Omit all images, then repeat exactly the lines below from the one containing "45: (157, 32)" through the one containing "64: (644, 436)", both ends included.

*Information supplied*.
*** Block opens ***
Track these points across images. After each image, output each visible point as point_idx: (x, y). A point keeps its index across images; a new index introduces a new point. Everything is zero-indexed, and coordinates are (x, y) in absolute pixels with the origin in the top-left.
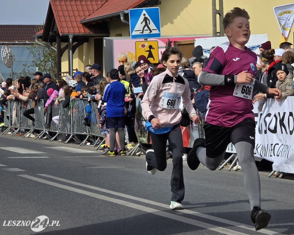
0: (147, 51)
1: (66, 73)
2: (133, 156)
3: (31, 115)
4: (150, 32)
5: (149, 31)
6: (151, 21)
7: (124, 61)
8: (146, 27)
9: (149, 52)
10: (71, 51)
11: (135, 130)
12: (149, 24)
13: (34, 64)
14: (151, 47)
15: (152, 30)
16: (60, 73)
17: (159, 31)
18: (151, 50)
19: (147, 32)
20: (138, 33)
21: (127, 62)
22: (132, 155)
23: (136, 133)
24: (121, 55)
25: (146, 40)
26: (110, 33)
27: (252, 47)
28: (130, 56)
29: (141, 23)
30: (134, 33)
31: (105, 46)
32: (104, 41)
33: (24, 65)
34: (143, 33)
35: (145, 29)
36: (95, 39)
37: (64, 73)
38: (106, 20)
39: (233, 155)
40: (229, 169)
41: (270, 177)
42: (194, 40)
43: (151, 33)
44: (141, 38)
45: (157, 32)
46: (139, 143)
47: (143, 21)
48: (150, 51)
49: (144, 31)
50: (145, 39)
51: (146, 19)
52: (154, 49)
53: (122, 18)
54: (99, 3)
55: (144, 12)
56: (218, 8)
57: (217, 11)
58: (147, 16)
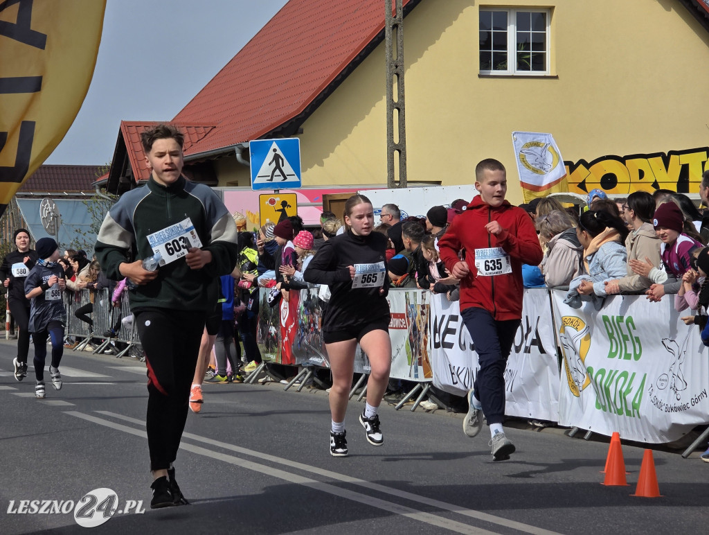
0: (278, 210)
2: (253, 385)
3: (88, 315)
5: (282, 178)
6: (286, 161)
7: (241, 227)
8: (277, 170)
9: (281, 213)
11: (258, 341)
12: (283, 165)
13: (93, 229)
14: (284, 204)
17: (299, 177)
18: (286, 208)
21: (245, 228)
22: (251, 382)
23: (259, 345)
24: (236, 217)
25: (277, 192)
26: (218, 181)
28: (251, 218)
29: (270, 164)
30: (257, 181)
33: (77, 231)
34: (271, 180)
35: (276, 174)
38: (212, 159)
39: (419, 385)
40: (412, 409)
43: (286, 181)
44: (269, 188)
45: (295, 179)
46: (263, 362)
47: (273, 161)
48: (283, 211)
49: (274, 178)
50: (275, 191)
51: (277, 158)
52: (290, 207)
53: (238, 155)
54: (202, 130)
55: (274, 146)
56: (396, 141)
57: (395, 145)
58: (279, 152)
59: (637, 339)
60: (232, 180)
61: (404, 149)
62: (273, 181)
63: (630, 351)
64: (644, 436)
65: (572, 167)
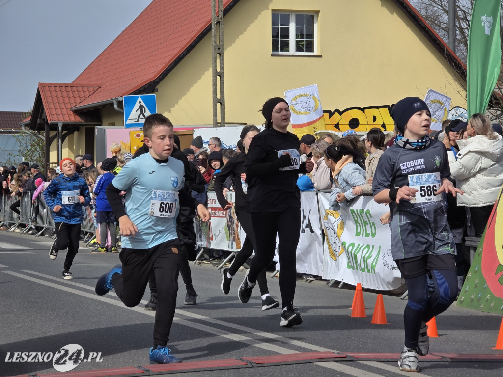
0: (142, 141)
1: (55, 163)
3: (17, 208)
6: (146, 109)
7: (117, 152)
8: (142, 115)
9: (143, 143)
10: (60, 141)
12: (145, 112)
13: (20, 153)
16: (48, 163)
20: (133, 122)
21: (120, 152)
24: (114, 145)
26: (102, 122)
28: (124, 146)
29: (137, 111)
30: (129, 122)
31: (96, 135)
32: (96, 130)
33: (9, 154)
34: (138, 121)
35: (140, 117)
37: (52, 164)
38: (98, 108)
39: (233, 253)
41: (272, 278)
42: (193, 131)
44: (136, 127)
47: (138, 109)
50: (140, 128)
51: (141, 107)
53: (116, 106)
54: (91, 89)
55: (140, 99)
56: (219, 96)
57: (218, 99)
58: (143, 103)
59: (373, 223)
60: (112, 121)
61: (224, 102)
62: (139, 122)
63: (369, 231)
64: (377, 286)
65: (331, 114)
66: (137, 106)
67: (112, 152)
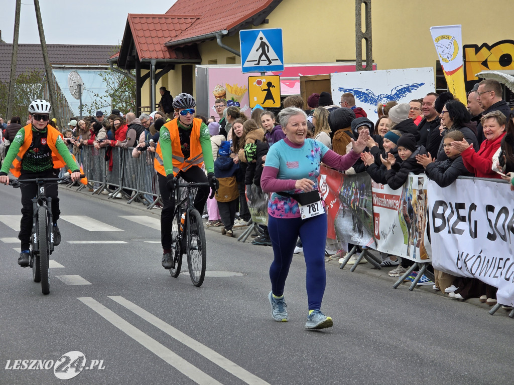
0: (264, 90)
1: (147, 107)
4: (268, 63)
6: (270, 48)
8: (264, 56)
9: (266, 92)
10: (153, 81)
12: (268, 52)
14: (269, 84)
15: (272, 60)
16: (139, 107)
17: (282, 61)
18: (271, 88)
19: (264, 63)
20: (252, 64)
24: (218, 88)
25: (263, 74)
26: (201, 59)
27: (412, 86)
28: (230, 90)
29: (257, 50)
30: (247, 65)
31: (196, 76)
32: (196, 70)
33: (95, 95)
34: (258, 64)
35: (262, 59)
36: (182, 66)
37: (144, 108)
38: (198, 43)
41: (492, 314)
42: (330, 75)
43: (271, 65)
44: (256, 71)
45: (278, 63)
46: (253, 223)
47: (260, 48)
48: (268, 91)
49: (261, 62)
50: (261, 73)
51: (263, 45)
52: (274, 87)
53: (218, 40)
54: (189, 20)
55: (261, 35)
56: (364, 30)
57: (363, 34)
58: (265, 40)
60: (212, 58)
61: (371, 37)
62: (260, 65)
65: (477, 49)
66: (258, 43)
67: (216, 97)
*** Block closes ***
*** Block opens ***
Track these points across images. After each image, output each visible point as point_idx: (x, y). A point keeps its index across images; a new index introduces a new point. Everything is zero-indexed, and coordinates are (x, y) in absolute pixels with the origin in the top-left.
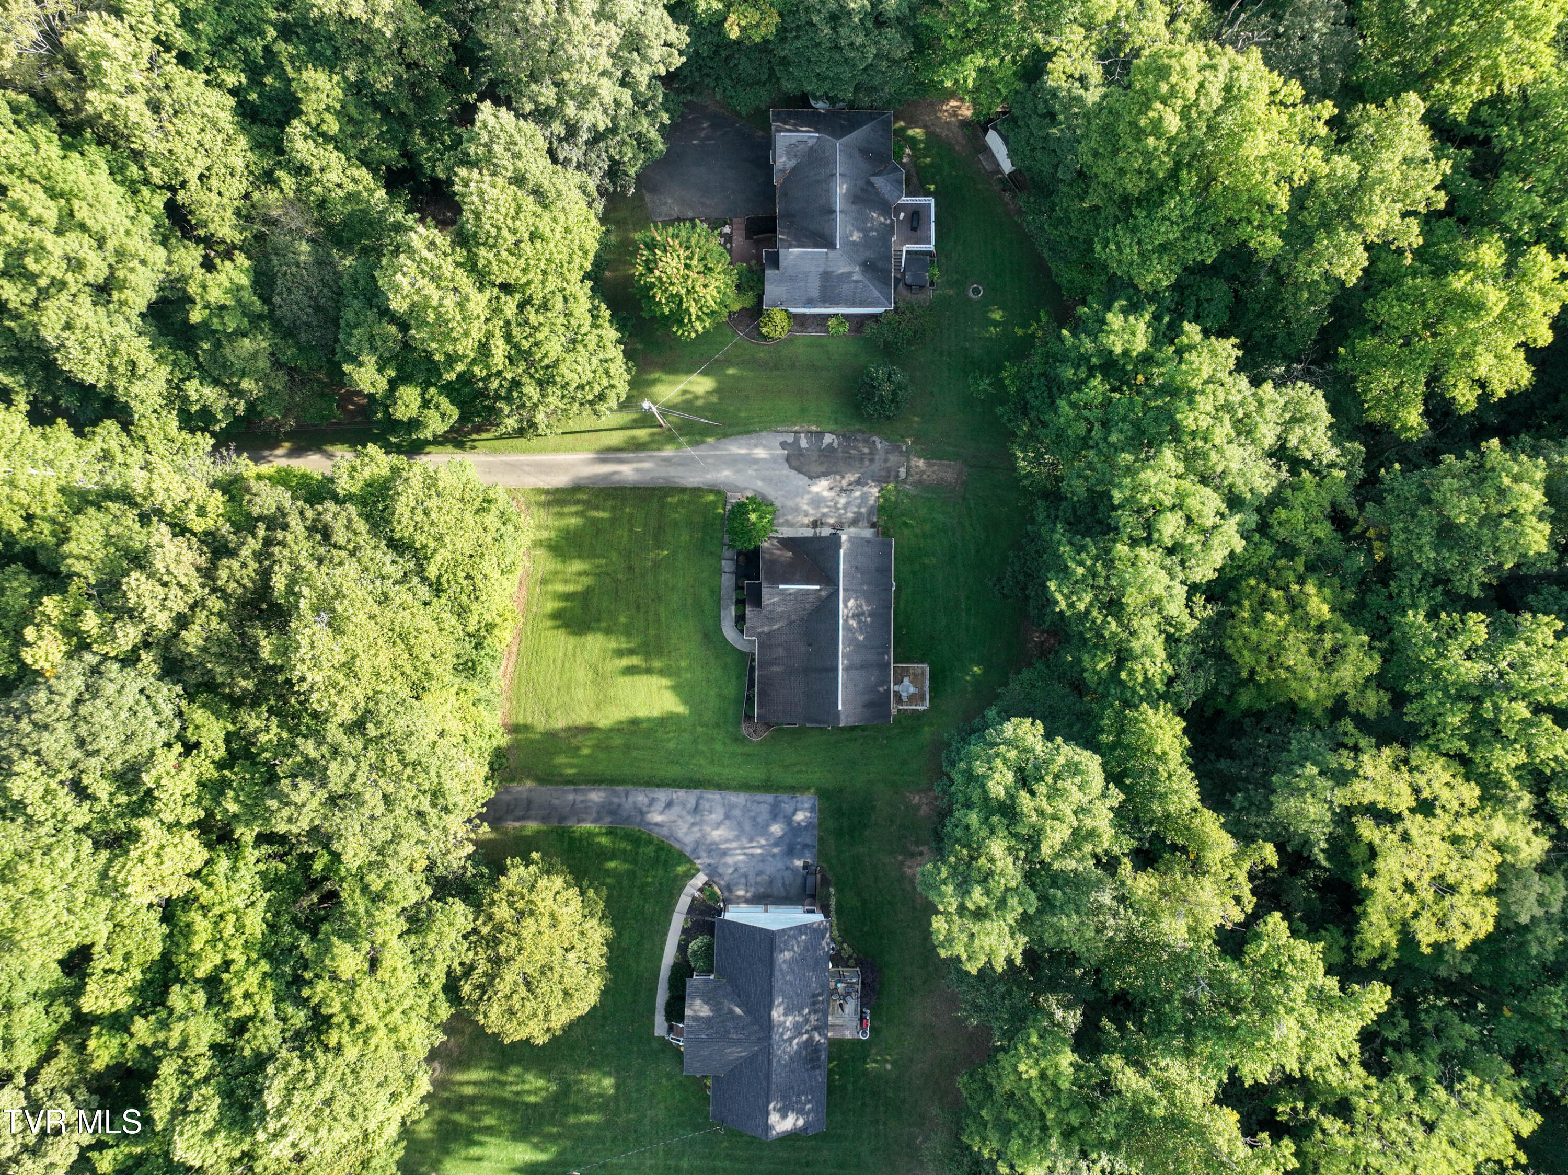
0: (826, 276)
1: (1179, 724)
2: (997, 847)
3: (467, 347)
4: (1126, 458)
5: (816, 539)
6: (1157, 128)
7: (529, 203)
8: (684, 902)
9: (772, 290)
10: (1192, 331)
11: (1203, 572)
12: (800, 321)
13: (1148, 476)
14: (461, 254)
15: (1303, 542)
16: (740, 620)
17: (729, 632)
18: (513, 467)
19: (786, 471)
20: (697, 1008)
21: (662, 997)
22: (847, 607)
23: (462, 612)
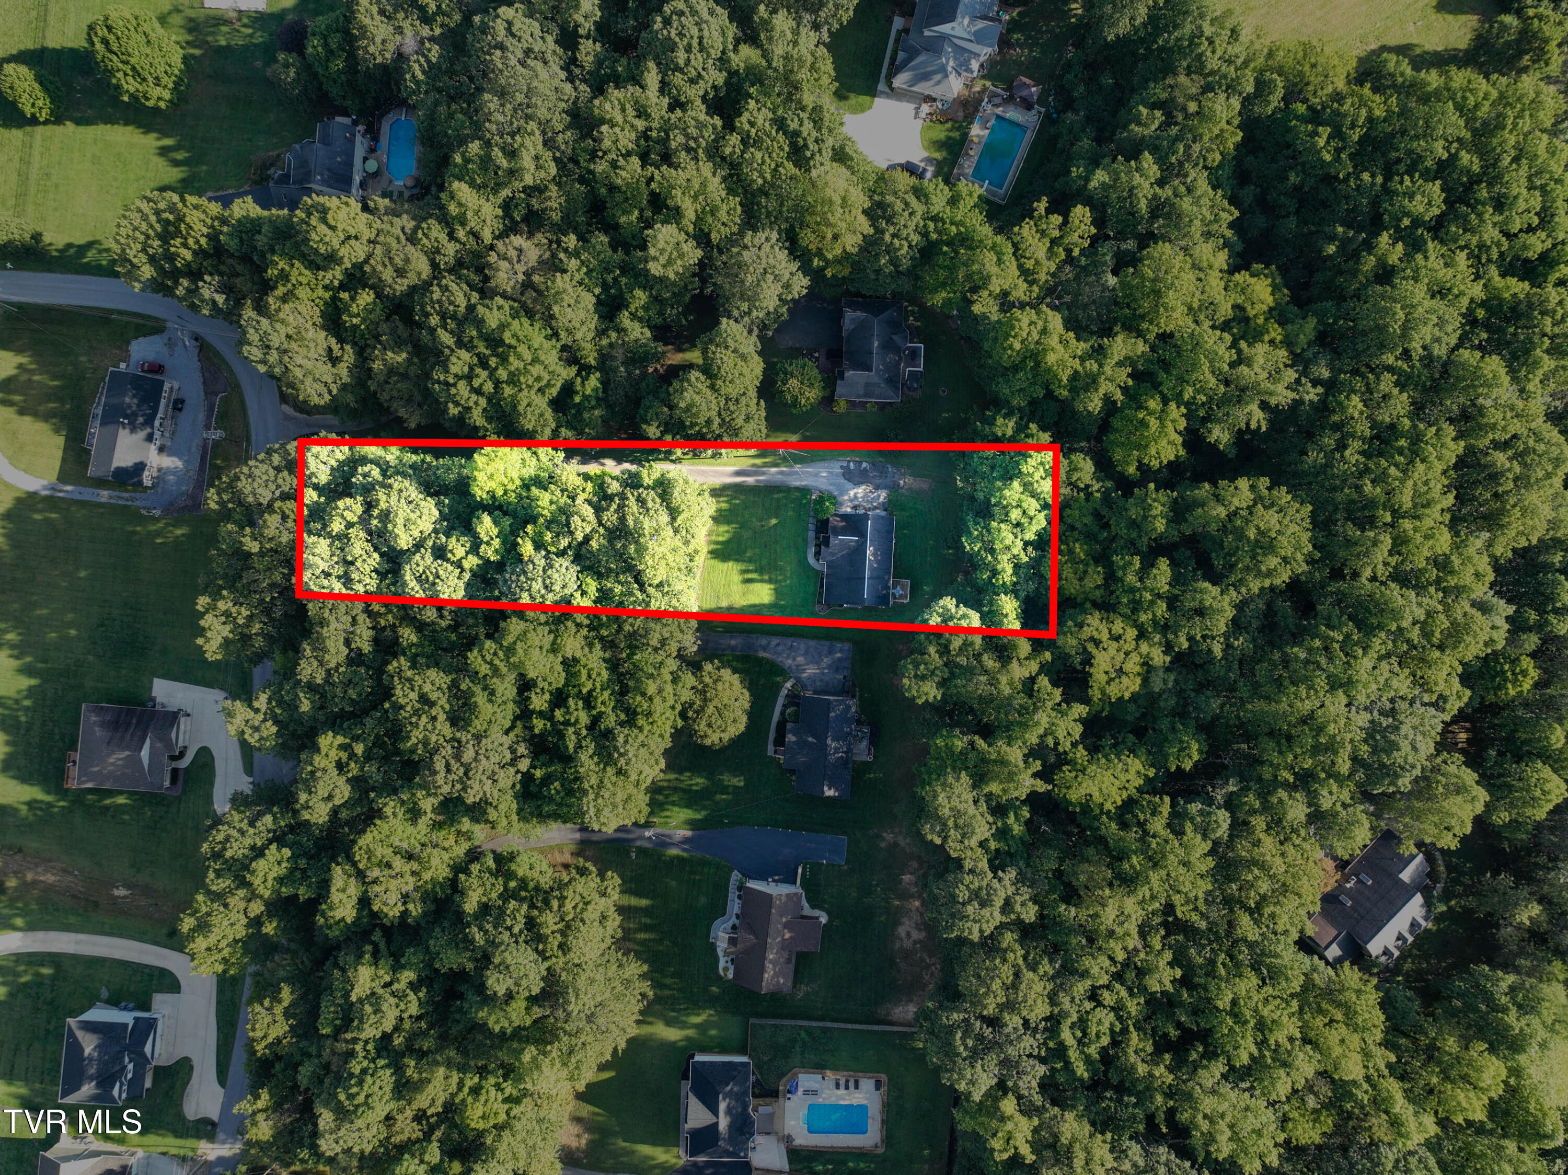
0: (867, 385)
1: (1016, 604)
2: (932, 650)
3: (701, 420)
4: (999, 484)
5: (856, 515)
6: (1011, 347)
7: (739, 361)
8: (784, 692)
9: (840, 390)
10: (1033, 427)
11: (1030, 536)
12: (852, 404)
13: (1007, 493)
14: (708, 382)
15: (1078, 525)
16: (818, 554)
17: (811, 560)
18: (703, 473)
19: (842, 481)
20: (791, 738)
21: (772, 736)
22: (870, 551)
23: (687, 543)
*** Block closes ***
*Result for this exercise*.
45: (157, 32)
46: (139, 143)
47: (143, 21)
48: (150, 51)
49: (144, 31)
50: (145, 39)
51: (146, 19)
52: (154, 49)
53: (122, 18)
54: (99, 3)
55: (144, 12)
56: (218, 8)
57: (217, 11)
58: (147, 16)
0: (278, 210)
2: (253, 385)
3: (88, 315)
5: (282, 178)
6: (286, 161)
7: (241, 227)
8: (277, 170)
9: (281, 213)
11: (258, 341)
12: (283, 165)
13: (93, 229)
14: (284, 204)
17: (299, 177)
18: (286, 208)
21: (245, 228)
22: (251, 382)
23: (259, 345)
24: (236, 217)
25: (277, 192)
26: (218, 181)
28: (251, 218)
29: (270, 164)
30: (257, 181)
33: (77, 231)
34: (271, 180)
35: (276, 174)
38: (212, 159)
39: (419, 385)
40: (412, 409)
43: (286, 181)
44: (269, 188)
45: (295, 179)
46: (263, 362)
47: (273, 161)
48: (283, 211)
49: (274, 178)
50: (275, 191)
51: (277, 158)
52: (290, 207)
53: (238, 155)
54: (202, 130)
55: (274, 146)
56: (396, 141)
57: (395, 145)
58: (279, 152)
59: (637, 339)
60: (232, 180)
61: (404, 149)
62: (273, 181)
63: (630, 351)
64: (644, 436)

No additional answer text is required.